How close are you to having the patch ready for this issue?
Comment 14 Mark Thomas 2009-12-11 05:31:28 UTC
*** Bug 47544 has been marked as a duplicate of this bug. ***
Comment 15 Konstantin Kolinko 2009-12-22 19:20:31 UTC
Lower importance, classify this as an enhancement, set Tomcat version as 6.0.20.

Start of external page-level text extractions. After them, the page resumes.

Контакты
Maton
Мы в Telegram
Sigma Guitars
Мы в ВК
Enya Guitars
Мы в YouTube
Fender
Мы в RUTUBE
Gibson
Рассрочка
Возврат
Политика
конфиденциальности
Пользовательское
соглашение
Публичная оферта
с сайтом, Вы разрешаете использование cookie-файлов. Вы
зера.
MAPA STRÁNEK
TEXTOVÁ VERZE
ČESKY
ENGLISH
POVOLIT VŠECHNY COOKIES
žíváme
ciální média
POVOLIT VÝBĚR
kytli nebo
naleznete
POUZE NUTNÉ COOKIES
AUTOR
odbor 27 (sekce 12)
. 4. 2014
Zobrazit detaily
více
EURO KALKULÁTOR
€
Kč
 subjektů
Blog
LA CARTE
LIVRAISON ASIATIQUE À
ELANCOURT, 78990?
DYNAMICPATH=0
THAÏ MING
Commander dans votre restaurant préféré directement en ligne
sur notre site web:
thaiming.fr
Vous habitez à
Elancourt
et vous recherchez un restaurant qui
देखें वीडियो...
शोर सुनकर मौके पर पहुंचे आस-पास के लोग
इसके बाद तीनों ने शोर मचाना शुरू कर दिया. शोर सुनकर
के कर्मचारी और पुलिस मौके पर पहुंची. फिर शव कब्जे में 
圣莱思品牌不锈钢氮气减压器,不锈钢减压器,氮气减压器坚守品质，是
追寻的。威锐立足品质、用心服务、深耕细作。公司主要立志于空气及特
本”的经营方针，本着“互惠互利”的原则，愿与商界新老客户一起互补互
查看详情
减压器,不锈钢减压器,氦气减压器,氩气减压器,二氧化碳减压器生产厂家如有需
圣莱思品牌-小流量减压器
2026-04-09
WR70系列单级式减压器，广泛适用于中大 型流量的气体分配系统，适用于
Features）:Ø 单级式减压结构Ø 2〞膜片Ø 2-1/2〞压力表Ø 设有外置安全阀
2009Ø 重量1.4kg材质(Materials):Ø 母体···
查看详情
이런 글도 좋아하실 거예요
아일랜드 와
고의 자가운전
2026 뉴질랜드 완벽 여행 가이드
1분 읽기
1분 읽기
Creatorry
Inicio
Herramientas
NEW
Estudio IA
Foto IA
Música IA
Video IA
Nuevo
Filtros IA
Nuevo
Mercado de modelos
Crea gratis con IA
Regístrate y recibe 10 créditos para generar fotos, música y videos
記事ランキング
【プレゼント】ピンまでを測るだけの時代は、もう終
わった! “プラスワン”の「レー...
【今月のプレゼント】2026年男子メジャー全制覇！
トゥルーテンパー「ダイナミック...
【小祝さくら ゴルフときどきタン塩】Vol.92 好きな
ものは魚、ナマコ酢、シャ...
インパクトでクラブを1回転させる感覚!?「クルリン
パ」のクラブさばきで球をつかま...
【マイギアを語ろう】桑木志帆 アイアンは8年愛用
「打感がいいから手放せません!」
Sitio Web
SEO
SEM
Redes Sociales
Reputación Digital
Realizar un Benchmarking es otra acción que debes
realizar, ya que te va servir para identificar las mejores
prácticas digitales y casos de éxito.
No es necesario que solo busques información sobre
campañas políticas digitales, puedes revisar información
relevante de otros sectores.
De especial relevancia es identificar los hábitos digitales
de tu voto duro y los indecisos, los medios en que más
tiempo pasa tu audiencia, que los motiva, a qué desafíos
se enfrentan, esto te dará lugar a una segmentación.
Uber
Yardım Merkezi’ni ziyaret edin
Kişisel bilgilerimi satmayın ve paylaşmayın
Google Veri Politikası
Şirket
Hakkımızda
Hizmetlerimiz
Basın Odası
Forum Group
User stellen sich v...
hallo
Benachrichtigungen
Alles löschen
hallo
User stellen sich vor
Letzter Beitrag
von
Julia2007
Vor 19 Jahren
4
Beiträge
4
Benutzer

In essence, this is a documentation issue, and we can fix it as such,
but enhancements for the ManagerServlet are proposed as well.
Comment 16 Yohan Yudanara 2010-06-10 07:34:16 UTC
Created attachment 25576 [details]
Generated Excel File when TestPoiPrintArea.java is run with poi-3.7-SNAPSHOT-20100610.jar
Comment 17 Yohan Yudanara 2010-06-10 07:35:50 UTC
Sorry, I'm sending attachment to wrong bug...
It should be for bug #46664
Comment 18 Mark Thomas 2011-08-29 14:21:38 UTC
*** Bug 51727 has been marked as a duplicate of this bug. ***
Comment 19 Mark Thomas 2011-08-29 15:16:48 UTC
*** Bug 51727 has been marked as a duplicate of this bug. ***
Comment 20 Mark Thomas 2017-04-05 13:44:24 UTC
The content of attachment 25576 [details] has been deleted for the following reason:

Attached to wrong bug
Comment 21 Mark Thomas 2017-05-31 19:10:16 UTC
Since there are behavioural changes at a minimum, and probably changes to protected methods in the Manager and HTMLManager, I think this is one for 9.0.x only.

My general idea is to try and reduce the number of deploy methods and duplicate (ish) code but no firm plans as yet.
Comment 22 Mark Thomas 2018-02-28 16:13:32 UTC
The clean-up has been completed over the years. There may still be a few opportunities to reduce duplication.

The main remaining part was to derive the path name if it was not explicitly defined. This has now been implemented in 9.0.x for 9.0.6 onwards.